***** Given records
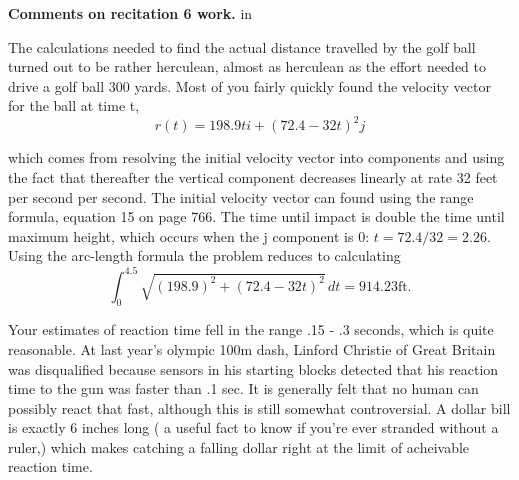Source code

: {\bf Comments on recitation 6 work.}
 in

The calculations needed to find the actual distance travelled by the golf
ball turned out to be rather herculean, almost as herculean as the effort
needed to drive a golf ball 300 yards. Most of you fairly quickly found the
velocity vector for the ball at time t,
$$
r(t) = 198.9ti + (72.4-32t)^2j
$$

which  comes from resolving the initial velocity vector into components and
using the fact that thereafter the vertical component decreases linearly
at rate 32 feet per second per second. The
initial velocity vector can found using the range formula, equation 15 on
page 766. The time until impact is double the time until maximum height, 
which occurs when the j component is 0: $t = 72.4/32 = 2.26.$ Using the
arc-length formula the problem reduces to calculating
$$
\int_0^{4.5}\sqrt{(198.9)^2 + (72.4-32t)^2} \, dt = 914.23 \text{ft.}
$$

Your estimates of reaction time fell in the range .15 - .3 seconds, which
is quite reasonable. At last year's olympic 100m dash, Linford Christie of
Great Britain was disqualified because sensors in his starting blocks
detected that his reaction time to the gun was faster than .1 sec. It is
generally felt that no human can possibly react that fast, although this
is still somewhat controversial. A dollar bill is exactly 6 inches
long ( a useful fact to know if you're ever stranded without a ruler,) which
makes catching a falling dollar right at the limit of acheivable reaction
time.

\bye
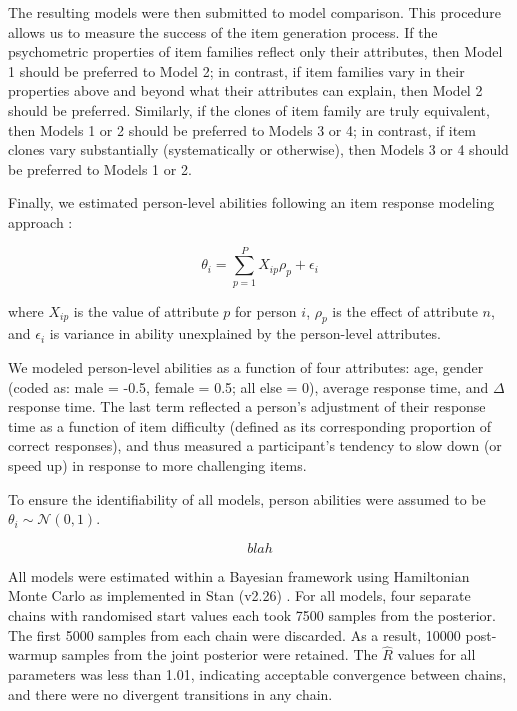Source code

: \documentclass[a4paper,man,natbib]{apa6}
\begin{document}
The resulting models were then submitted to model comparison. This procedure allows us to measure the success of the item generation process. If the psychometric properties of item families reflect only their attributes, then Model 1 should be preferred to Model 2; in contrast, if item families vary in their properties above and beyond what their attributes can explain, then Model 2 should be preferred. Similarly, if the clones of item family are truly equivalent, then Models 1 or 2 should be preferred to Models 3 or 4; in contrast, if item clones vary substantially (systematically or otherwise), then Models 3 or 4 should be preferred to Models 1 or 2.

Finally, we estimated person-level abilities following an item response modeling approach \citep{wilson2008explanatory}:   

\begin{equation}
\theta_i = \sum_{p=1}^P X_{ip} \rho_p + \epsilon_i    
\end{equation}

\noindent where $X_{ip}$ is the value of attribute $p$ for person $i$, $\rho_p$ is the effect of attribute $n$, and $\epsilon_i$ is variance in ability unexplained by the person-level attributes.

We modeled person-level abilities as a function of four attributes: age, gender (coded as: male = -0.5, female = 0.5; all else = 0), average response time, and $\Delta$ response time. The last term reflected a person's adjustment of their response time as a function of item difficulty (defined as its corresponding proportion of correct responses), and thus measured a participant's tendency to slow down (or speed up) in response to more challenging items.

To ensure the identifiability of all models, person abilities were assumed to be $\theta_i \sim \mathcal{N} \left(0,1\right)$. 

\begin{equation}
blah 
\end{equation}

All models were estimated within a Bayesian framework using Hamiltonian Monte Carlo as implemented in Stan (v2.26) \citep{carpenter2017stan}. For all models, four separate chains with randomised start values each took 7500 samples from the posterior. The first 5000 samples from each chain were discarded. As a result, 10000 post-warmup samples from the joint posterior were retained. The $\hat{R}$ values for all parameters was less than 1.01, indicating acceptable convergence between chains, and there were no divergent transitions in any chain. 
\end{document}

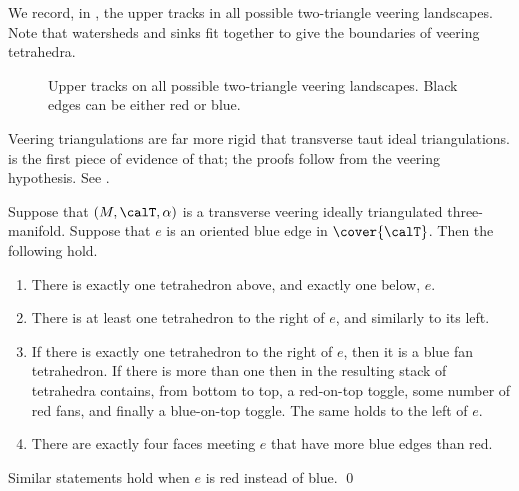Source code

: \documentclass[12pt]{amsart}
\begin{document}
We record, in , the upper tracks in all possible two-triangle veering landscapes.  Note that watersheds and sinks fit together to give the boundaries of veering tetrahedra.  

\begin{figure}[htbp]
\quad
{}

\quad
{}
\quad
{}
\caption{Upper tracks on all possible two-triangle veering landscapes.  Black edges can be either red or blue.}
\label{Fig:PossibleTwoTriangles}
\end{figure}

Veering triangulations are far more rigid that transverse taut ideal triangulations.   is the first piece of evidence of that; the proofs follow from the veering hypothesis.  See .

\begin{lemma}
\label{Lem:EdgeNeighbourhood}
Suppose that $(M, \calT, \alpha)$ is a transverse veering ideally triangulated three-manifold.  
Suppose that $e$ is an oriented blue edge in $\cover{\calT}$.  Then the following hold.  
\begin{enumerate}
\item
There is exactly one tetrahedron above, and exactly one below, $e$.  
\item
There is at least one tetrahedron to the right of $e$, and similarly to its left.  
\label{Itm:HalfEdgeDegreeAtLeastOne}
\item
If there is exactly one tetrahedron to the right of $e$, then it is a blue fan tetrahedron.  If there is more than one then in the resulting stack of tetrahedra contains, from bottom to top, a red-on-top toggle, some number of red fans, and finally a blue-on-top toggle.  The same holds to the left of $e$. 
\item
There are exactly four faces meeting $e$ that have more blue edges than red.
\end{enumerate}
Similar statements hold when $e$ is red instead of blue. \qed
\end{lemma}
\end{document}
**********
Assigned task
Copy each line in the data that holds the word "vector".

Answer to this task
velocity vector for the ball at time t,
which  comes from resolving the initial velocity vector into components and
initial velocity vector can found using the range formula, equation 15 on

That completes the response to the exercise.